Programmable simulation of quantum magnets
D-Wave has announced today that its 2,000-qubit system was recently used to achieve a new milestone in quantum computing, demonstrating a topological phase transition. What that means is that the system could be used to make physical research and development significantly faster and cheaper.
D-Wave 2000Q Used As Accurate Simulator
The paper, entitled “Observation of topological phenomena in a programmable lattice of 1,800 qubits” and published in peer-reviewed journal Nature, demonstrates that the fully programmable D-Wave 2000Q quantum annealing computer can be used as an accurate simulator of quantum systems at a large scale.
The method used in this research can have broad implications for the discovery and development of new materials. The new paper follows another recent paper on D-Wave’s quantum annealing computers, which demonstrated a different type of phase transition in a quantum spin-glass simulation. According to the company, these two papers show its system’s versatility in quantum simulation of materials, in addition to other tasks, such as optimization and machine learning.
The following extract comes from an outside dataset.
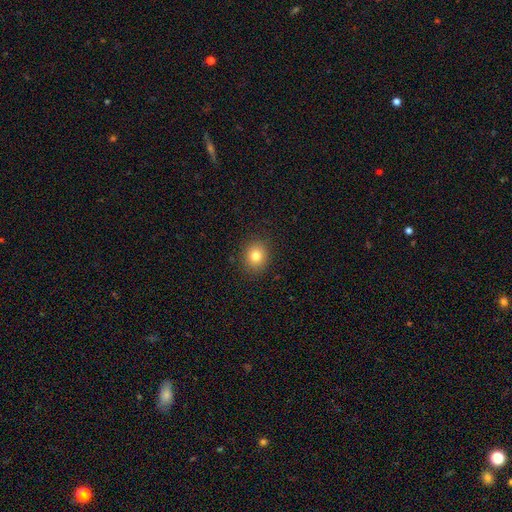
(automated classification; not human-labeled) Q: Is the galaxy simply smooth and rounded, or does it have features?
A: smooth — 80%.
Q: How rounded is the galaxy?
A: round — 73%.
Bringing Decades-Old Research To Life
According to D-Wave, the new results were based on decades-old research from the ’70s done by theoretical physicists Vadim Berezinskii, J. Michael Kosterlitz and David Thouless, who predicted a new state of matter characterized by non-trivial topological properties. This work received the Nobel Prize for Physics in 2016. The D-Wave researchers implemented those theories on their 2000Q system to form a two-dimensional lattice of artificial spins.
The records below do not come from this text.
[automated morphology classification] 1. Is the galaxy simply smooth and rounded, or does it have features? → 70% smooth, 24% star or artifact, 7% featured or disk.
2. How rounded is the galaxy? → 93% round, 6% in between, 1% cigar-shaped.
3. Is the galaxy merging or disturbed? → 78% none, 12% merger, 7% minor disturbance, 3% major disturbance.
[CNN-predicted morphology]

Dr. Mohammad Amin, chief scientist at D-Wave, said:
“The work described in the Nature paper represents a landmark in the field of quantum computation: for the first time, a theoretically predicted state of matter was realized in quantum simulation before being demonstrated in a real magnetic material. This is a significant step toward reaching the goal of quantum simulation, enabling the study of material properties before making them in the lab, a process that today can be very costly and time consuming.”
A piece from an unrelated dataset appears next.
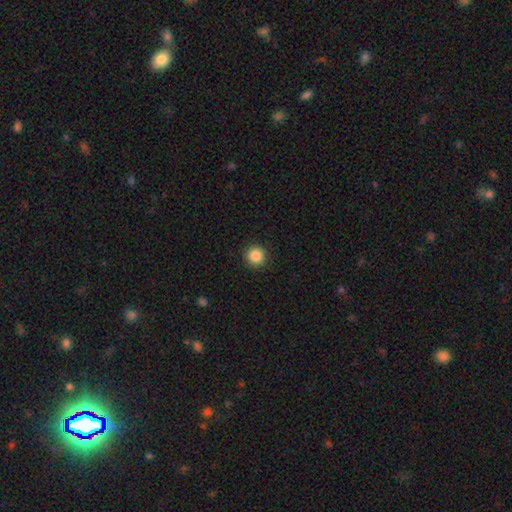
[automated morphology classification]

Beyond these recent achievements, which could prove useful in the coming years in the material science field, D-Wave said that its customers have already built over 70 prototype applications across a variety of other fields. These applications span optimization, machine learning, quantum material science, cybersecurity and more. The company noted that these applications often approach and sometimes even surpass conventional computing in terms of finding quality solutions to real-world problems.